Las primeras notas del piano sugieren pequeñas figuras melódicas atraídas por el folclore judío que dan paso a un espacio de recreación cinemática en el que se incide, de manera más profunda y velada, en este pasado cultural de la diáspora con la presencia del clarinete. En apenas cuatro minutos iniciales de Dark Harvest se muestran los cimientos melódicos de una música cuyo desarrollo, se diría, tiene una vocación programática. Como si el relato de Ulery, como el de La leyenda del pianista en el Océano, de Alessandro Baricco, extendiera un vinculo portuario con Italia en un viaje hacia un nuevo rumbo. 


El recorrido musical que nos propone este nuevo Novecento va sucediendo entre sala y sala del barco pero sin pisar tierra, sin salir de tema. Un conjunto de cámara mixto de cuerdas, vientos y percusión y señalados espacios de improvisación a trío de piano sirven para describir los distintas escenas que nos propone By a Little Light en dos entregas.

“Escribí inspirado por la música clásica del Romanticismo, el minimalismo americano, un amplio espectro del jazz, el folk del Este de Europa, así como del rock indie; además, quise que pudiera ser tocada por músicos que no necesariamente hacen jazz”

De viaje cinemático -posmoderno en la cualidad de su respiración clásica- habría que calificar a este quinto trabajo de Matt Ulery, que invita a un relato teñido de nostalgia y a la vez de la curiosidad del niño o tal vez de la del inmigrante que espera un horizonte mejor.

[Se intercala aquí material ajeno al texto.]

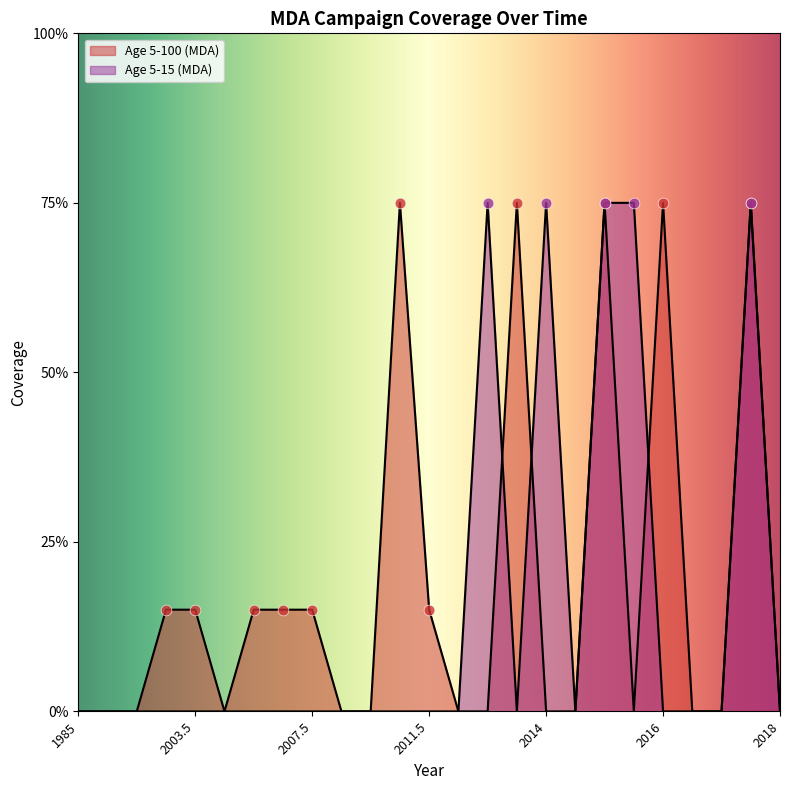

At how many categories does at least one series exceed 0?

14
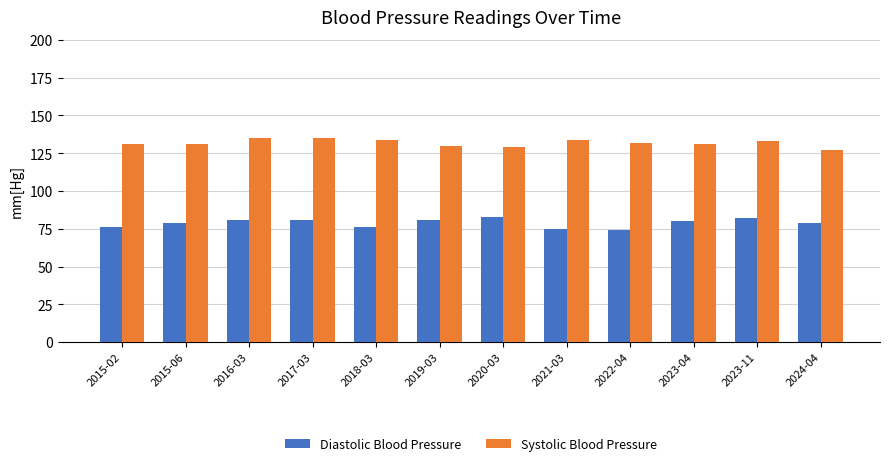

Count the number of data series in this chart.

2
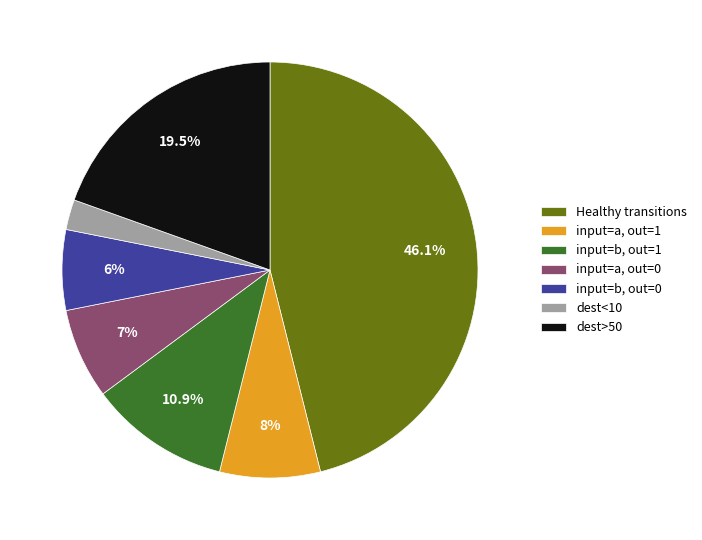

Combined, do dest<10 and dest>50 account for over 50%?

No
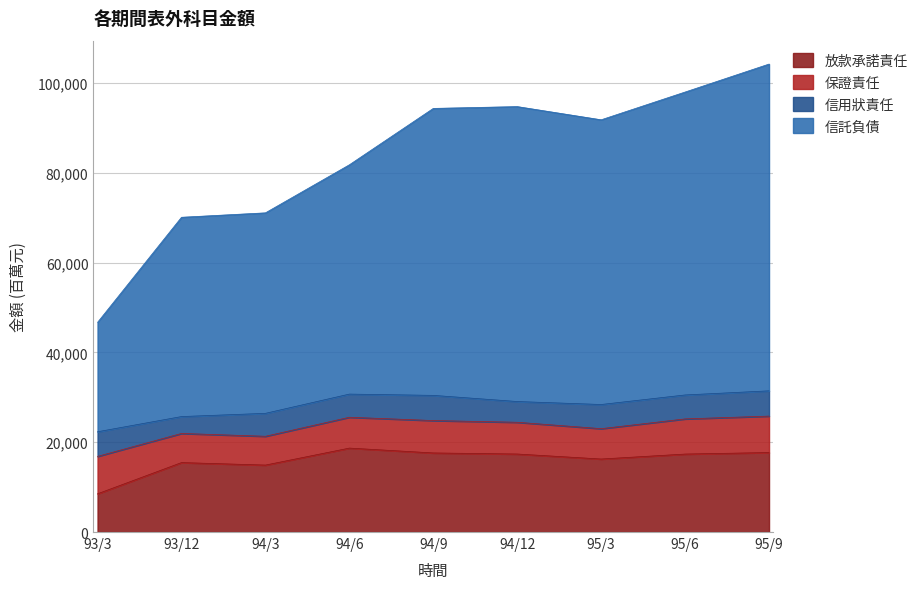

What is the total value across all series at 95/3?

91829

Para ello construye un itinerario salpicado de instantáneas melódicas con centros temáticos y recapitulaciones que funcionarían muy bien frente a una pantalla muda.  Todas influencias estéticas que cita (del folk a la tensión de Bernard Hermann, los patrones mínimos de Steve Reich o el bucolismo acústico de Wayne Horvitz) dota de un refinado aroma nostálgico y sofisticado reforzado en un conjunto de cámara polivalente (Eighth Blackbird).


 Pero, ¿quién es Matt Ulery?

Escritura fluida y preciosista que combina e hila elementos diversos sin que parezcan dispares, uniendo enfoques de diseño moderno con tendencias al sentimentalismo memorístico

Es un contrabajista y compositor que desarrolla su carrera, y debido a su juventud aún su máster, en la ciudad de Chicago. Tras conseguir varios premios de composición, publicar cuatro discos (Flora.Fauna.Fervor con su grupo Loom para 482 music el año pasado) y haber tocado con Kurt Rosenwinkel, Fareed Haque, Howard Levy, Patricia Barber o Jeff Parker, ha acabado suscitando el entusiasta interés de Dave Douglas, quien inmediatamente ha puesto a su disposición toda la maquinaria promocional de la que dispone. 


Publicación doble, como señalamos, para cuya segunda parte, titulada To The Brim, ha escrito letras interpretadas por él y la cantante polaca Grazyna Auguscik. La voz humana aparece así y determina un contexto ahora más onírico – o de cuento- en el que se evidencian los modos repetitivos y unos esquemas de canción pop -con ribetes folk- que por su diseño y capacidad escénica, en hilo discursivo con la primera, distinguen a esta segunda parte.


Escritura fluida y preciosista que combina e hila elementos diversos sin que parezcan dispares, uniendo enfoques de diseño moderno con tendencia al sentimentalismo memorístico, constituyen los logros de esta obra sugestiva y no tan inmediata del joven Ulery. Música que evoca recuerdos y descubrimientos.